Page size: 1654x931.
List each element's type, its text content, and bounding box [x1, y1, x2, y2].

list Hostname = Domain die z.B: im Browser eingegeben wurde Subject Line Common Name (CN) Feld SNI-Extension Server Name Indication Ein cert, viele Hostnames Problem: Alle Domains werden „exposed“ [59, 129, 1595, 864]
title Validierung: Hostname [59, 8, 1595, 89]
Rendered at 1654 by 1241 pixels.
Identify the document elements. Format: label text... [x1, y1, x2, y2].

==

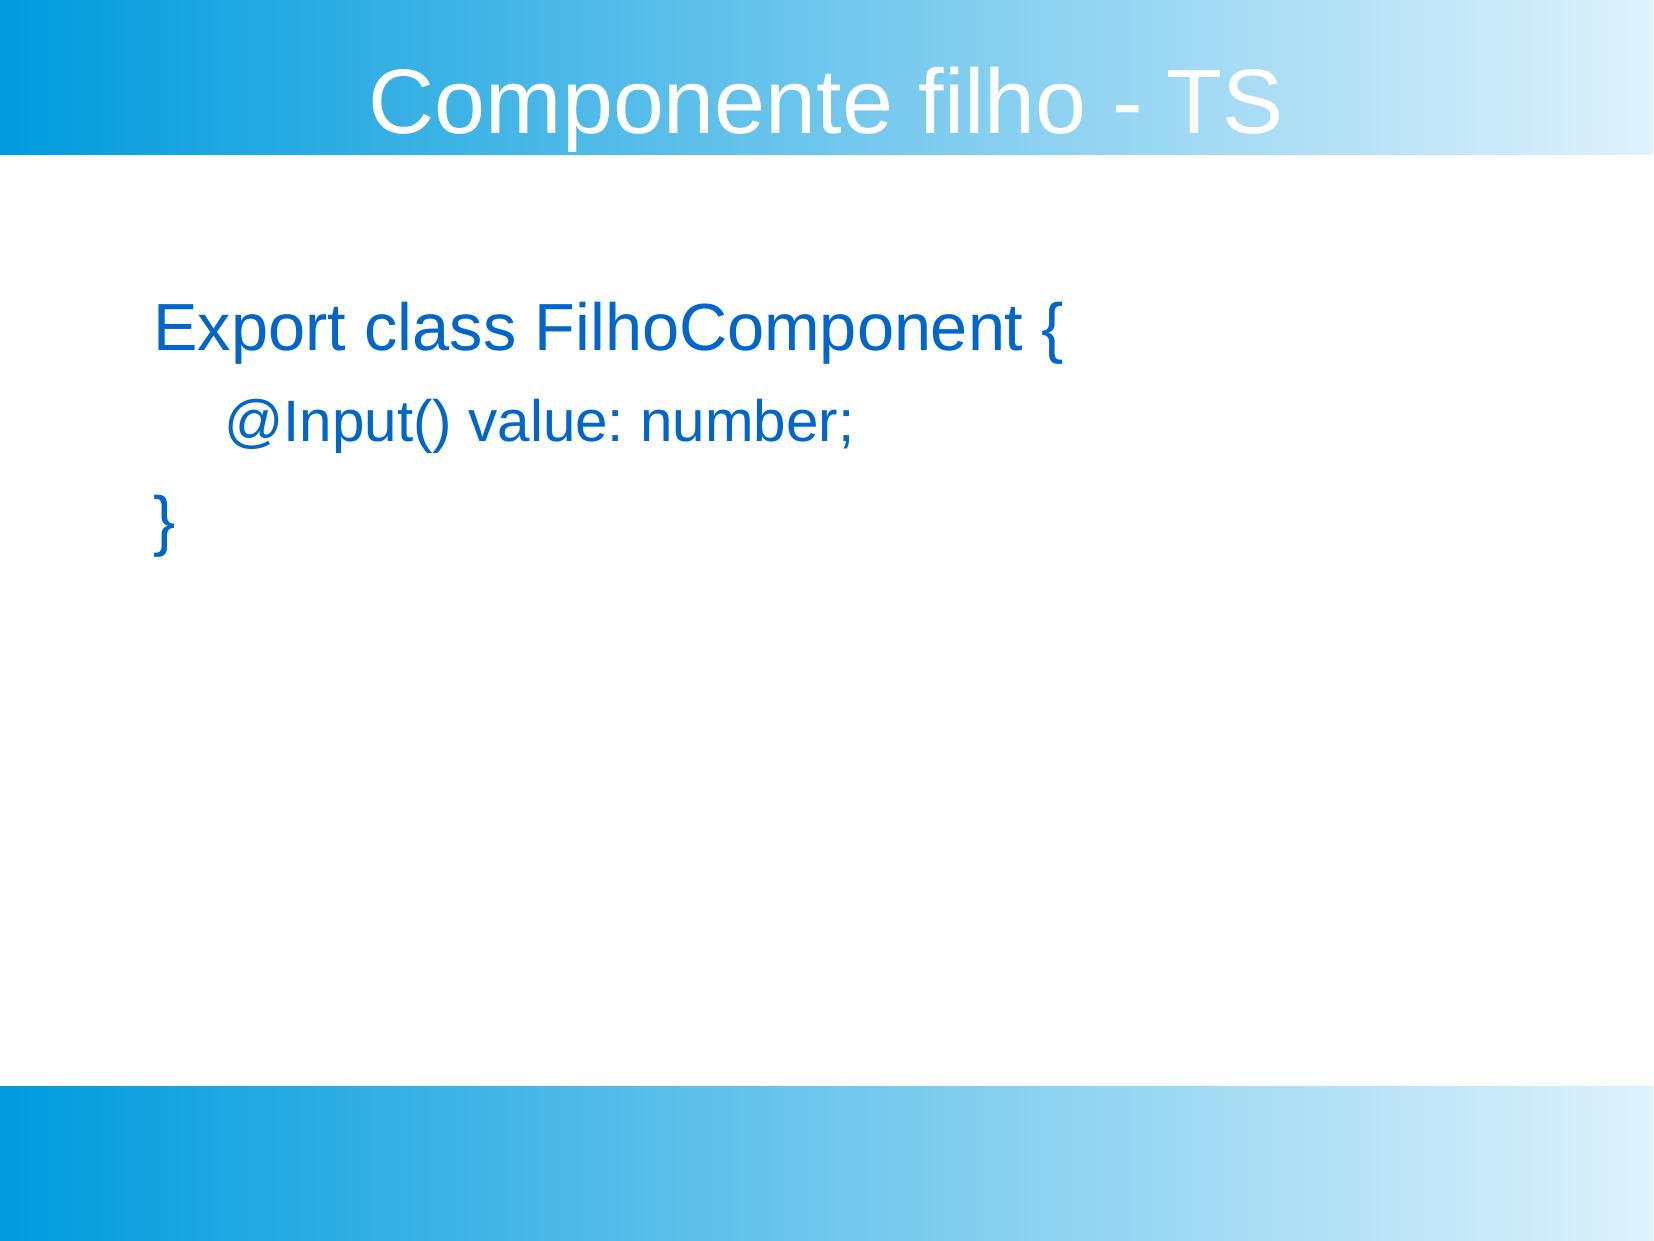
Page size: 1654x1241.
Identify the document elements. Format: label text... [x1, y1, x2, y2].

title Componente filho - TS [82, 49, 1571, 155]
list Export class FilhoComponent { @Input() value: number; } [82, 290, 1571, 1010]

==

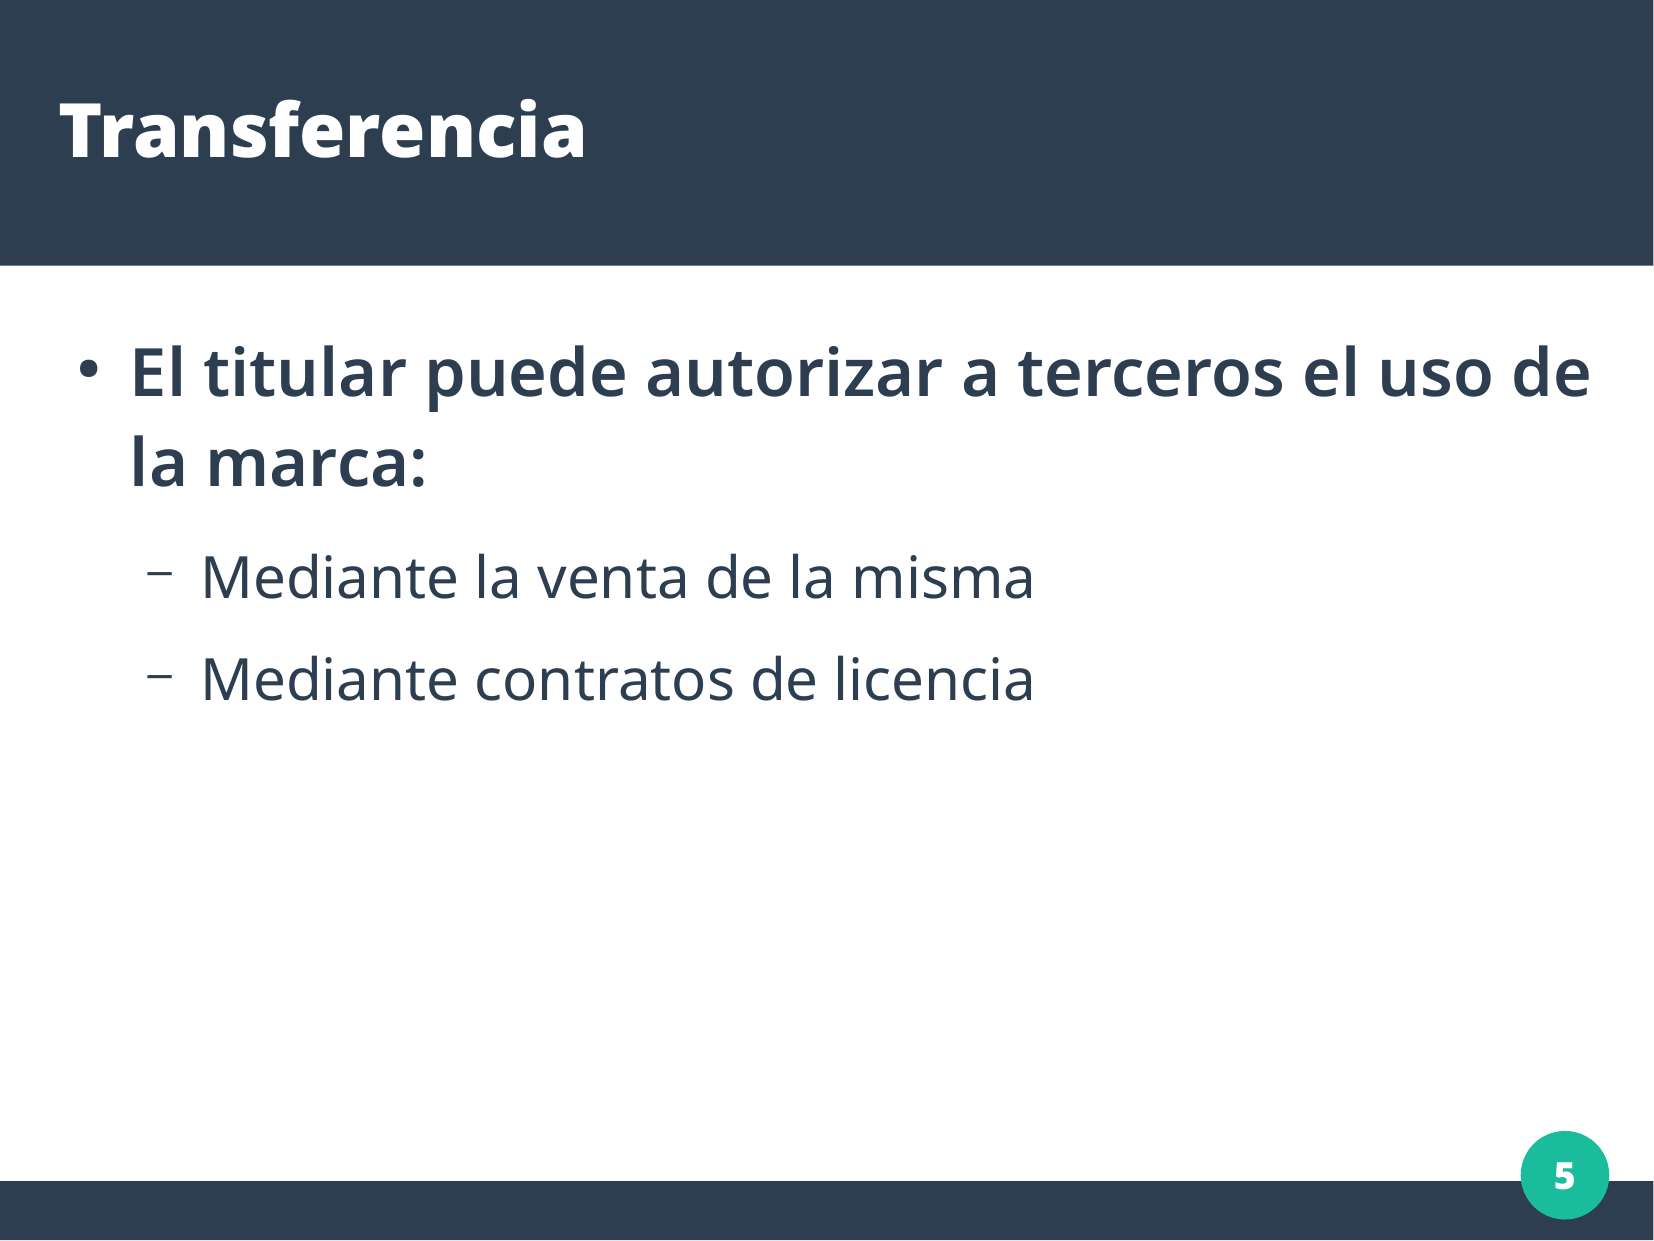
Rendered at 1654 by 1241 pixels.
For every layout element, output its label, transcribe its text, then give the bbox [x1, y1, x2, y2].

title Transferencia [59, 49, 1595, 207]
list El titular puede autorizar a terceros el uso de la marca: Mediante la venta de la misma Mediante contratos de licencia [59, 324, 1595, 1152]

Task brief — Lay out the lines between the one holding "Page size: 1654x931." and the one holding "list Hostname = Domain", inclusive, as a Markdown table with the columns Position and Text, one row per line, leaving out blank lines.

Solution to the problem —
| Position | Text |
|---|---|
| 1 | Page size: 1654x931. |
| 2 | List each element's type, its text content, and bounding box [x1, y1, x2, y2]. |
| 3 | list Hostname = Domain die z.B: im Browser eingegeben wurde Subject Line Common Name (CN) Feld SNI-Extension Server Name Indication Ein cert, viele Hostnames Problem: Alle Domains werden „exposed“ [59, 129, 1595, 864] |